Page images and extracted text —
┄┄┄┄┄┄

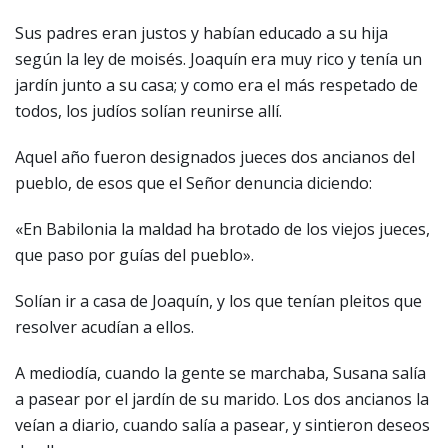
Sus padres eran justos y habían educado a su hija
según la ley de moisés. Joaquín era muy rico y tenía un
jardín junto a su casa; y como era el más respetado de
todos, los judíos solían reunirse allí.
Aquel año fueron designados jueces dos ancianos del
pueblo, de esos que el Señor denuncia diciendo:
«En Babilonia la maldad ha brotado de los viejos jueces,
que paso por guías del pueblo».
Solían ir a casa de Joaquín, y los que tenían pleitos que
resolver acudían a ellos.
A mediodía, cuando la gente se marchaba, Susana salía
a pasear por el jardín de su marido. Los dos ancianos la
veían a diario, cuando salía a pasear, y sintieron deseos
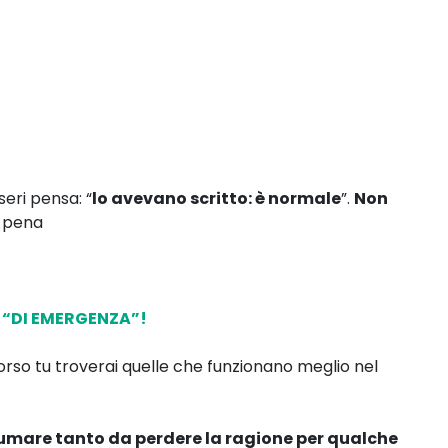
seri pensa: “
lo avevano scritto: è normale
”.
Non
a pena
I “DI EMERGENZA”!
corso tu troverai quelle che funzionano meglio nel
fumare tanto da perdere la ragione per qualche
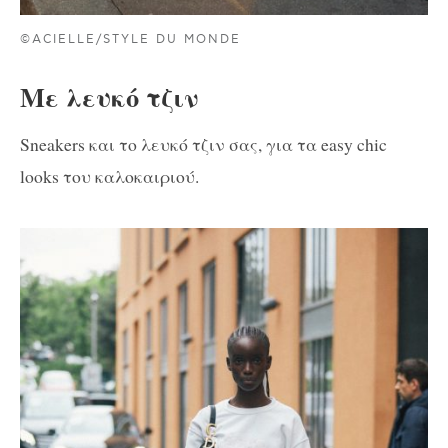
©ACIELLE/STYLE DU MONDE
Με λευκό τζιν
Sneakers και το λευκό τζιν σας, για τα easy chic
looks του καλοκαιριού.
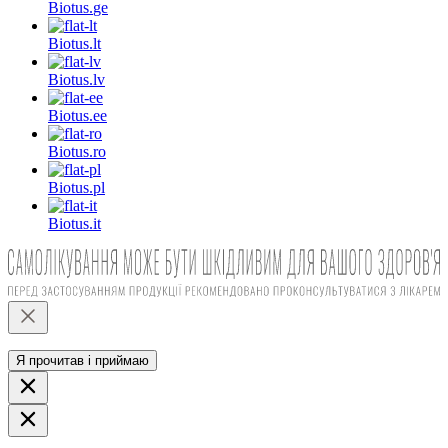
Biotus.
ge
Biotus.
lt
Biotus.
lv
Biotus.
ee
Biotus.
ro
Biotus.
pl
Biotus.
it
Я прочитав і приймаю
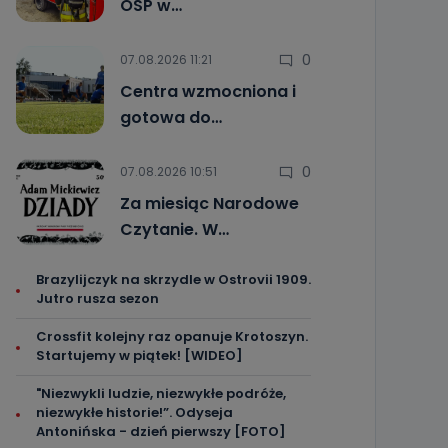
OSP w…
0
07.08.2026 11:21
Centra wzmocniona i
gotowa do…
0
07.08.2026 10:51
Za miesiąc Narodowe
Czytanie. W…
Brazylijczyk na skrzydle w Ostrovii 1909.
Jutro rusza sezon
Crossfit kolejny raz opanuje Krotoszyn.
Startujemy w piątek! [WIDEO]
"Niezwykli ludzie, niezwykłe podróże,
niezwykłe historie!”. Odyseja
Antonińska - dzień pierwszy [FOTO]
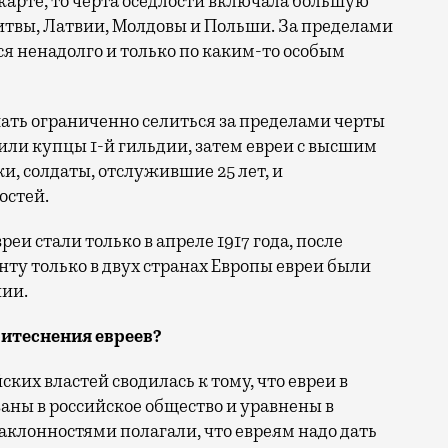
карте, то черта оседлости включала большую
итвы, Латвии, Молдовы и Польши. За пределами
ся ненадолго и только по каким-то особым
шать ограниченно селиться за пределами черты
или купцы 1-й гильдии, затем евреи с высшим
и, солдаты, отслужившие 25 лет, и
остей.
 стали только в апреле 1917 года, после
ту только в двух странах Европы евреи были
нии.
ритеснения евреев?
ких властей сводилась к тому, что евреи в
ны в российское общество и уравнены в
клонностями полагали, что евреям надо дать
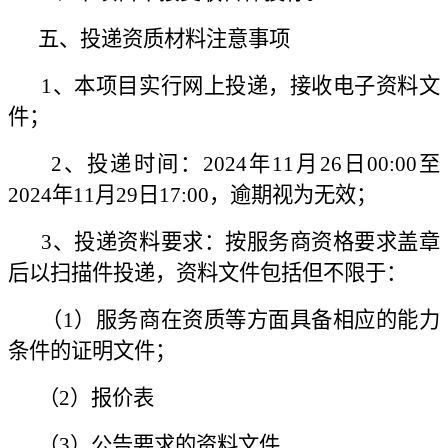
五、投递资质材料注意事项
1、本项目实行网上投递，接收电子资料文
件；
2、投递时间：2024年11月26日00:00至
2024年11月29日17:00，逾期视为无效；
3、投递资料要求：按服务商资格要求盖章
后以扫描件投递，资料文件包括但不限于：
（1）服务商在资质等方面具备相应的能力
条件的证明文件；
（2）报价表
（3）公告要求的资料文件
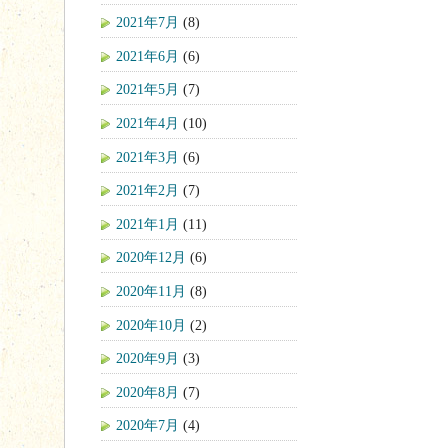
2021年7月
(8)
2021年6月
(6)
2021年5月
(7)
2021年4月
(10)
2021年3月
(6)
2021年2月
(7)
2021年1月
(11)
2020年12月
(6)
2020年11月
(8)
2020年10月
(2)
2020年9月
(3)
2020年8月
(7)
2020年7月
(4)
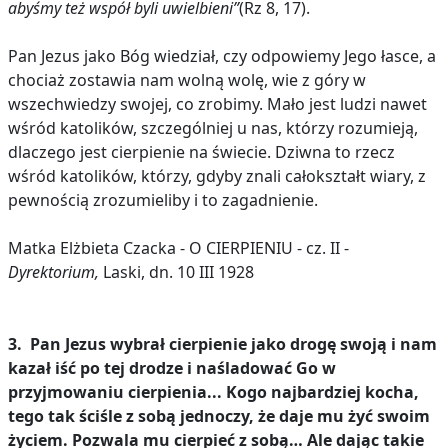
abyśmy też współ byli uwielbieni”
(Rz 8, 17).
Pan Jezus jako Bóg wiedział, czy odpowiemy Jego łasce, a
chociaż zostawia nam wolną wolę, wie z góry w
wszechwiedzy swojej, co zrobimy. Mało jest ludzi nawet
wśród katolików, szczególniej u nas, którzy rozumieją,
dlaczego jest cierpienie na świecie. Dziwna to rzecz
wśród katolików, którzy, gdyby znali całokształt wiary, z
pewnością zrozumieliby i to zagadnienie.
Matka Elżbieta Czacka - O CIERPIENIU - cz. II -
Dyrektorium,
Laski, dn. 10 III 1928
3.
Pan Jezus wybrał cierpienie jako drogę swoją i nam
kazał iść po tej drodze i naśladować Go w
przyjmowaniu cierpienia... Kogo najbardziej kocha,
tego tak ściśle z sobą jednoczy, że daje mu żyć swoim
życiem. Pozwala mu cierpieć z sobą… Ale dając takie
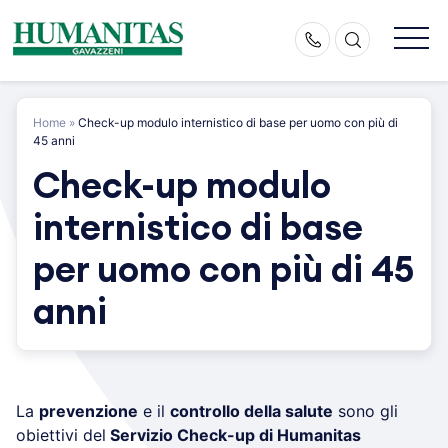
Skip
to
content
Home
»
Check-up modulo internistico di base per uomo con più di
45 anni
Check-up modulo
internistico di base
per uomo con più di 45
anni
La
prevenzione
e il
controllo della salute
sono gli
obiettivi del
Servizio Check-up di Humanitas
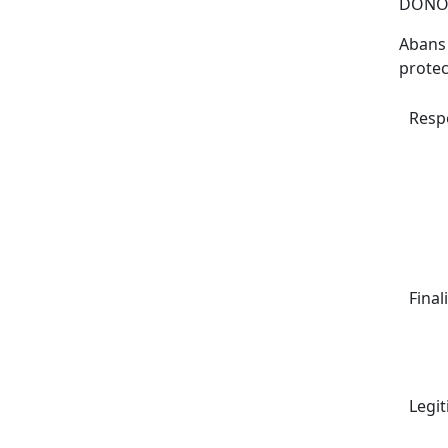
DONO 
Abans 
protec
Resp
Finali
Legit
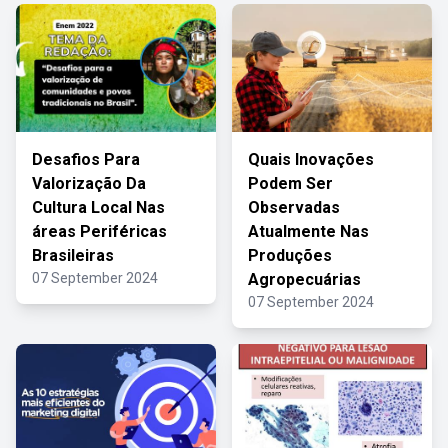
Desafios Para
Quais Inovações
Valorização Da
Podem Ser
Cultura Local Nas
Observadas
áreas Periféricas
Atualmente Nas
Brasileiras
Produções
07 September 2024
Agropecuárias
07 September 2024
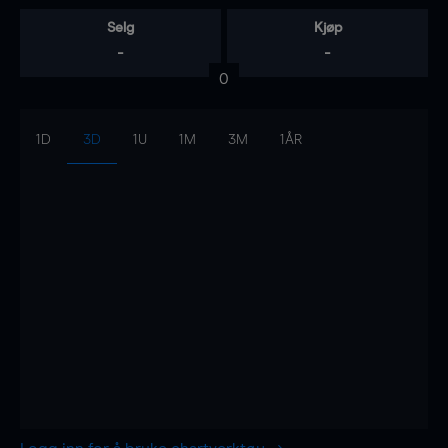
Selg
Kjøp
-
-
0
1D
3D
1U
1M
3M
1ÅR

┄┄┄┄┄┄

Directions for this task —
Your answer must be every record above, word for word, with no pictures.

Response —
Sus padres eran justos y habían educado a su hija
según la ley de moisés. Joaquín era muy rico y tenía un
jardín junto a su casa; y como era el más respetado de
todos, los judíos solían reunirse allí.
Aquel año fueron designados jueces dos ancianos del
pueblo, de esos que el Señor denuncia diciendo:
«En Babilonia la maldad ha brotado de los viejos jueces,
que paso por guías del pueblo».
Solían ir a casa de Joaquín, y los que tenían pleitos que
resolver acudían a ellos.
A mediodía, cuando la gente se marchaba, Susana salía
a pasear por el jardín de su marido. Los dos ancianos la
veían a diario, cuando salía a pasear, y sintieron deseos
seri pensa: “
lo avevano scritto: è normale
”.
Non
a pena
I “DI EMERGENZA”!
corso tu troverai quelle che funzionano meglio nel
fumare tanto da perdere la ragione per qualche
©ACIELLE/STYLE DU MONDE
Με λευκό τζιν
Sneakers και το λευκό τζιν σας, για τα easy chic
looks του καλοκαιριού.
Biotus.
ge
Biotus.
lt
Biotus.
lv
Biotus.
ee
Biotus.
ro
Biotus.
pl
Biotus.
it
Я прочитав і приймаю
OSP w…
0
07.08.2026 11:21
Centra wzmocniona i
gotowa do…
0
07.08.2026 10:51
Za miesiąc Narodowe
Czytanie. W…
Brazylijczyk na skrzydle w Ostrovii 1909.
Jutro rusza sezon
Crossfit kolejny raz opanuje Krotoszyn.
Startujemy w piątek! [WIDEO]
"Niezwykli ludzie, niezwykłe podróże,
niezwykłe historie!”. Odyseja
Antonińska - dzień pierwszy [FOTO]
карте, то черта оседлости включала большую
итвы, Латвии, Молдовы и Польши. За пределами
ся ненадолго и только по каким-то особым
шать ограниченно селиться за пределами черты
или купцы 1-й гильдии, затем евреи с высшим
и, солдаты, отслужившие 25 лет, и
остей.
 стали только в апреле 1917 года, после
ту только в двух странах Европы евреи были
нии.
ритеснения евреев?
ких властей сводилась к тому, что евреи в
ны в российское общество и уравнены в
клонностями полагали, что евреям надо дать
五、投递资质材料注意事项
1、本项目实行网上投递，接收电子资料文
件；
2、投递时间：2024年11月26日00:00至
2024年11月29日17:00，逾期视为无效；
3、投递资料要求：按服务商资格要求盖章
后以扫描件投递，资料文件包括但不限于：
（1）服务商在资质等方面具备相应的能力
条件的证明文件；
（2）报价表
（3）公告要求的资料文件
2021年7月
(8)
2021年6月
(6)
2021年5月
(7)
2021年4月
(10)
2021年3月
(6)
2021年2月
(7)
2021年1月
(11)
2020年12月
(6)
2020年11月
(8)
2020年10月
(2)
2020年9月
(3)
2020年8月
(7)
2020年7月
(4)
abyśmy też współ byli uwielbieni”
(Rz 8, 17).
Pan Jezus jako Bóg wiedział, czy odpowiemy Jego łasce, a
chociaż zostawia nam wolną wolę, wie z góry w
wszechwiedzy swojej, co zrobimy. Mało jest ludzi nawet
wśród katolików, szczególniej u nas, którzy rozumieją,
dlaczego jest cierpienie na świecie. Dziwna to rzecz
wśród katolików, którzy, gdyby znali całokształt wiary, z
pewnością zrozumieliby i to zagadnienie.
Matka Elżbieta Czacka - O CIERPIENIU - cz. II -
Dyrektorium,
Laski, dn. 10 III 1928
3.
Pan Jezus wybrał cierpienie jako drogę swoją i nam
kazał iść po tej drodze i naśladować Go w
przyjmowaniu cierpienia... Kogo najbardziej kocha,
tego tak ściśle z sobą jednoczy, że daje mu żyć swoim
życiem. Pozwala mu cierpieć z sobą… Ale dając takie
Skip
to
content
Home
»
Check-up modulo internistico di base per uomo con più di
45 anni
Check-up modulo
internistico di base
per uomo con più di 45
anni
La
prevenzione
e il
controllo della salute
sono gli
obiettivi del
Servizio Check-up di Humanitas
DONO 
Abans 
protec
Resp
Finali
Legit
Desafios Para
Quais Inovações
Valorização Da
Podem Ser
Cultura Local Nas
Observadas
áreas Periféricas
Atualmente Nas
Brasileiras
Produções
07 September 2024
Agropecuárias
07 September 2024
Selg
Kjøp
-
-
0
1D
3D
1U
1M
3M
1ÅR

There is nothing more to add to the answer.